Nel 1859, scrive Codignola, la legge Casati organizza la preparazione dei maestri anche come preparazione tecnica metodica, compito che la pedagogia si porterà fino alla riforma del Gentile del 1923 che riformerà il tutto eliminando il metodo.

Si trasforma così l’insegnamento filosofico che si acquisisce con la lettura dei classici del pensiero.

Quello che ha omesso di   sottolineare il Codignola nel 1938 è che questo tipo di scuola era soltanto per alcuni, cioè quelli che appunto erano i figli dei ceti abbienti, perché potevano permettersi i licei o i gesuiti o gli istituti privati, le scuole che formavano l’élite.

Ancora oggi noi in Italia facciamo i conti con la riforma Gentile, nonostante le riforme della scuola media inferiore del 1962 e della scuola elementare del 1991, specie per la necessaria ristrutturazione degli studi superiori c’è da superare una filosofia che al fondo è  ancora quella della riforma Gentile, magari sposata con delle presunte ‘innovative’ ma pericolosissime filosofie aziendalistiche e mercantilistiche che peggiorerebbero addirittura l’impianto gentiliano.
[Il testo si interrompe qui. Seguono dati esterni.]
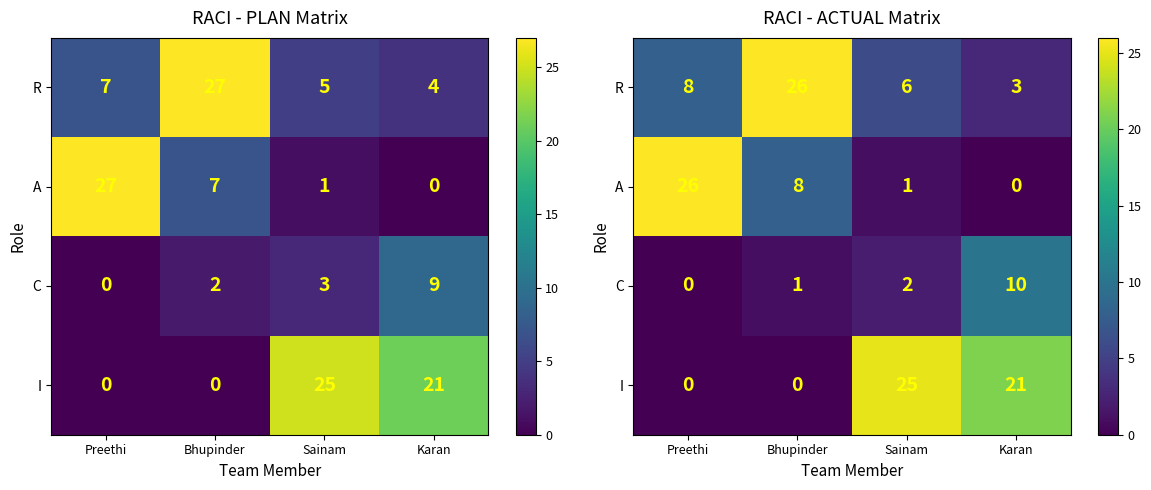

What is the total value across all series at Karan?

34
In questi anni il nuovo è emerso dalle sperimentazioni dello stesso corpo docente, non a caso cioè da quei coraggiosi tentativi che sposano il filo e il legame che intercorre tra Lombardo Radice, Gramsci ed Ernesto Codignola.

  CONCLUSIONI

La pedagogia italiana, grazie a Lombardo Radice, Ernesto Codignola, Antonio Gramsci ha indicato una traccia di lavoro feconda a livello internazionale ancora oggi.

Le conclusioni positive, proprio attraverso Gramsci,  è che il limite culturale italiano è diventato paradossalmente invece una difesa dalle mode didattiche.

Questo limite culturale, attraverso il filtro di Gramsci  ma anche di Codignola, si è trasformato in una critica alle mode didattiche farcite di tassonomie, di obiettivi performativi, quelle secondo le quali  i contenuti sono indifferenti, ciò che conta sono i metodi e le tecniche da impiegare,  tutti i contenuti vanno bene, basta inserirli attraverso metodi adeguati e tecniche adeguate.

I metodi e tecniche possono aggregare, possono essere di supporto, possono gratificare ma non possono sostituire i contenuti i  quali fra l’altro hanno una loro specificità, cambiano da disciplina a disciplina e l’analisi dei contenuti è fondamentale.

Quindi, sì all’innovazione didattica, alla esigenza del metodo,  applicazione di tecniche creative adeguate e non standard, ma attenzione alla centralità dei  contenuti e poi indichiamo senza infingimenti ciò che Gramsci chiamava il duro sforzo e sacrificio: tutti possono diventare emancipati  (il pensiero creativo, l’autonomia morale e l’autodisciplina intellettuale), ma l’emancipazione va conquistata  secondo una scala d’impegno progressiva e graduale.

Questo contributo della pedagogia italiana va incontro a questa esigenza, ossia  tutti devono avere una cultura generale di base per emancipare la propria personalità sia cognitiva che psicologica, scegliere e non farsi scegliere e così arrivare come alla specializzazione, anche alla libertà creativa e all’autonomia intellettuale.